> **SUPPLIED RECORDS**:
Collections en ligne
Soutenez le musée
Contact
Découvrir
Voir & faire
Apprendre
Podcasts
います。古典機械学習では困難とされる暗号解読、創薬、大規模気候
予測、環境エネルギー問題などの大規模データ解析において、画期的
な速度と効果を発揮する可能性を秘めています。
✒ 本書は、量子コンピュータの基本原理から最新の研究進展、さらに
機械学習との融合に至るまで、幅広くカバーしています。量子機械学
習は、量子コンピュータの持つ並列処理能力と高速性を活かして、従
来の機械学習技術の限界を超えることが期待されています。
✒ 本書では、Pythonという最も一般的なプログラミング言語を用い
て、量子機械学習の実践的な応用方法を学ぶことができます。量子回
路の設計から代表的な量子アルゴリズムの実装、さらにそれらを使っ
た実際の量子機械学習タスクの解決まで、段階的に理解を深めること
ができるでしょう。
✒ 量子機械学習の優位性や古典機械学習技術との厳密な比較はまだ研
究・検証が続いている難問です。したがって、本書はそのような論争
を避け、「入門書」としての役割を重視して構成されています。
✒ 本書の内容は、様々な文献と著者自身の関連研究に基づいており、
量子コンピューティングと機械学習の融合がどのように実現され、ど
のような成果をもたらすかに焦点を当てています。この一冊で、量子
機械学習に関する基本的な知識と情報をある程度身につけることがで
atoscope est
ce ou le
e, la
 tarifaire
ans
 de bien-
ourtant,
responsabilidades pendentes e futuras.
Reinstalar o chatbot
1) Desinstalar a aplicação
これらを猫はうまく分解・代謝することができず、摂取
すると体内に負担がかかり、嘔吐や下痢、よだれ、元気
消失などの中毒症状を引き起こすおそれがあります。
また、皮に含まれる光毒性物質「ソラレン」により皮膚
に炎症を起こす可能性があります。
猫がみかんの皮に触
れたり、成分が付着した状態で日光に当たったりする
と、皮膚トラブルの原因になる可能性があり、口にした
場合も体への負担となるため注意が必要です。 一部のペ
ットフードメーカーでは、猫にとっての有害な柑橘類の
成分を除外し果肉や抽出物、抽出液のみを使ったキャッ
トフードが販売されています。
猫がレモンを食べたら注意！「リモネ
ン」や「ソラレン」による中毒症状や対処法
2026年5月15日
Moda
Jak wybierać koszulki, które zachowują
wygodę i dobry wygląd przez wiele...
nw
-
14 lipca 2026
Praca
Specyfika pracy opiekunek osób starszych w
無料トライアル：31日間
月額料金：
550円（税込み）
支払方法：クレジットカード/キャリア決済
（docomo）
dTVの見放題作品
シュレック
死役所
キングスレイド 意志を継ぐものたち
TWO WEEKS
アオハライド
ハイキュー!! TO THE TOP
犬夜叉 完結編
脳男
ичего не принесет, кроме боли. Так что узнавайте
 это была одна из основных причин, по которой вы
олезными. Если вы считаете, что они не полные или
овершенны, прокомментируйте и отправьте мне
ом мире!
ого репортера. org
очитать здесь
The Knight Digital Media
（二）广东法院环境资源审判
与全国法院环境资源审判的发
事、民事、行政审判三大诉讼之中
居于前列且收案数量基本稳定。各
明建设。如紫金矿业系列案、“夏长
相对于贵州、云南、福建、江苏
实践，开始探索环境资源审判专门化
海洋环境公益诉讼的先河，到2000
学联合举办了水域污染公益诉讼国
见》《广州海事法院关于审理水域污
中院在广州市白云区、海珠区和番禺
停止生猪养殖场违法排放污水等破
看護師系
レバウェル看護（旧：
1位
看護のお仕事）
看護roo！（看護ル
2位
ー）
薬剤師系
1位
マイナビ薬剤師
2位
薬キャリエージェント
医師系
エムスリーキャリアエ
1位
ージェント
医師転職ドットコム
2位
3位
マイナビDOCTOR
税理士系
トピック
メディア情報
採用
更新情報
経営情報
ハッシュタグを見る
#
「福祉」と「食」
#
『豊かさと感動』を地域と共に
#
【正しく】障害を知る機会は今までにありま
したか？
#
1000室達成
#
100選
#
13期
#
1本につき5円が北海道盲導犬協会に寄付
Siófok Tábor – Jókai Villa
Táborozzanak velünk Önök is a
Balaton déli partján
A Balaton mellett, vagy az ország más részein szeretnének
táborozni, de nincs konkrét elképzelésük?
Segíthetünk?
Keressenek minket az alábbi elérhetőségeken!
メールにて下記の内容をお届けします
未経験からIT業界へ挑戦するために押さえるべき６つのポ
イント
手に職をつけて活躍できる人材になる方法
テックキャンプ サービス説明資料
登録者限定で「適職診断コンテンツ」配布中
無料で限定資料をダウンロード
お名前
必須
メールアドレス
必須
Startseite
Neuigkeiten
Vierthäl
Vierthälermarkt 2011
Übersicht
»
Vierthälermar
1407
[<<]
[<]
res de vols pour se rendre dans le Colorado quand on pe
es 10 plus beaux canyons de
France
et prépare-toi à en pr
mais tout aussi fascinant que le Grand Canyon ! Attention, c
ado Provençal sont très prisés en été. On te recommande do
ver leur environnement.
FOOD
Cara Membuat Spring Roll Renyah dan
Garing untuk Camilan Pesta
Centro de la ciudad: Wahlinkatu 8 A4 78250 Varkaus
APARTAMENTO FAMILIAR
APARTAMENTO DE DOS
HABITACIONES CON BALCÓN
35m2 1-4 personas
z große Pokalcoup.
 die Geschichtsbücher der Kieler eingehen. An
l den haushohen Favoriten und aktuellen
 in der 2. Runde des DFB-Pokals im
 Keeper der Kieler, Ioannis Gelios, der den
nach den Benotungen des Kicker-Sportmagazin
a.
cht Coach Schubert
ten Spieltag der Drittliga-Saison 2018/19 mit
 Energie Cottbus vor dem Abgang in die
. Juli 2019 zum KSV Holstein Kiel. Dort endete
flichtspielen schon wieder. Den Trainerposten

> **WORK ORDER**: Pull out every line above that holds the word "ソラレン".

> **FINAL ANSWER**:
また、皮に含まれる光毒性物質「ソラレン」により皮膚
ン」や「ソラレン」による中毒症状や対処法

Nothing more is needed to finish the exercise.